Saturday, February 9, 2013

Removing the finished quilt from the frame...

First let me say if this was a very special quilt that needed to be perfectly square, I would not use this method. However for daily use quilts, throws and baby quilts it is a huge time saver.

After I finish quilting, I roll the quilt back so I can see the bottom edged. With my good scissors, I just start trimming along the bottom edge. (Make sure your leaders are out of the way.)

Next, I pull the quilt over the belly bar, just a little at a time, to give me access to the sides. Trim up each side as space allows.

As you are trimming, you may notice areas where the top pulled one way or the other. You will just trim straight like you would with your rotary cutter.

Continue trimming both sides until you reach the top of the quilt. Now finish trimming along the upper edge by the take up roller and your all done!

Ribbit Pantograph Design by Patricia Ritter

This design is something I wanted to do for a long time but didn't think I was ready for all the curves. Finally decide to give it a try and am so glad I did.
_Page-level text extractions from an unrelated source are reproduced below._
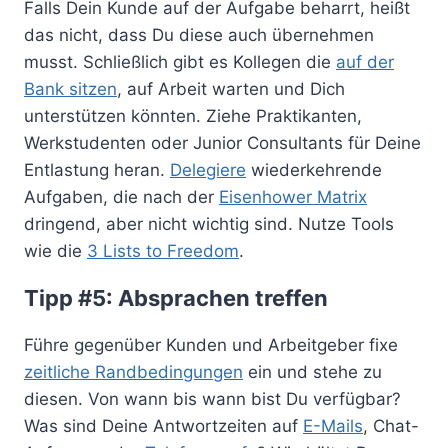
Falls Dein Kunde auf der Aufgabe beharrt, heißt
das nicht, dass Du diese auch übernehmen
musst. Schließlich gibt es Kollegen die
auf der
Bank sitzen
, auf Arbeit warten und Dich
unterstützen könnten. Ziehe Praktikanten,
Werkstudenten oder Junior Consultants für Deine
Entlastung heran.
Delegiere
wiederkehrende
Aufgaben, die nach der
Eisenhower Matrix
dringend, aber nicht wichtig sind. Nutze Tools
wie die
3 Lists to Freedom
.
Tipp #5: Absprachen treffen
Führe gegenüber Kunden und Arbeitgeber fixe
zeitliche Randbedingungen
ein und stehe zu
diesen. Von wann bis wann bist Du verfügbar?
Was sind Deine Antwortzeiten auf
E-Mails
, Chat-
It was very time consuming but in the end, well worth it. What do you think?

Friday, February 1, 2013

Pantographs From The Front of Your Machine

Just wanted to share some pictures of how I do pantographs on my Hinterberg frame from the front.  My quilting room is extremely small so my quilting system is as far back to the wall as I can possibly get it.  Moving the machine out each time I want to do a pantograph isn't an option.  So, with lots of research and advice from several sources, this is what I came up with.... hey, it is also VERY inexpensive.

First I purchased some foam board that is available at most retail stores and craft stores.  You will also need some binder clips in small and medium.

 I love the quilt just like I always do with the except of leaving the lower belly bar in the up position.  (This is the bar that the quilt top attaches to.)
I cut the form board in half so they are 10" wide each.  Using two of the medium binder, I attached the form boards together to make a long piece.  I am assemblying this on the frame so I have the quilt top for support. 
I then lay my pantograph on top and attache the pantograph to the form boards using small binder clips.  I typically allign the each of my paper with the edge of the boards for simplicity.

Now it's time to line up my pantograph with my quilt top to get started.  I just use a ruler and measure from the each of the quilt top, making sure I have enough space to finish my design.
With my laser mounted to the front of the machine.  I am ready to quilt with my pantograph and make a beautiful design.
Just a note... before I got my current laser light holder, I just taped a laser light to a large binder clip and attached the binder clip to my handles on the front side.
One of the great advantages to this method (other than how inexpensive it is) is that when I am not using it, it is very easy to disassemble and store.  Others have talked about purchasing a long shelf from Lowes or Home Depot and place that in the same method on the belly bars.
Hope this helps someone.  Just give it a try and modifiy to something that works for you.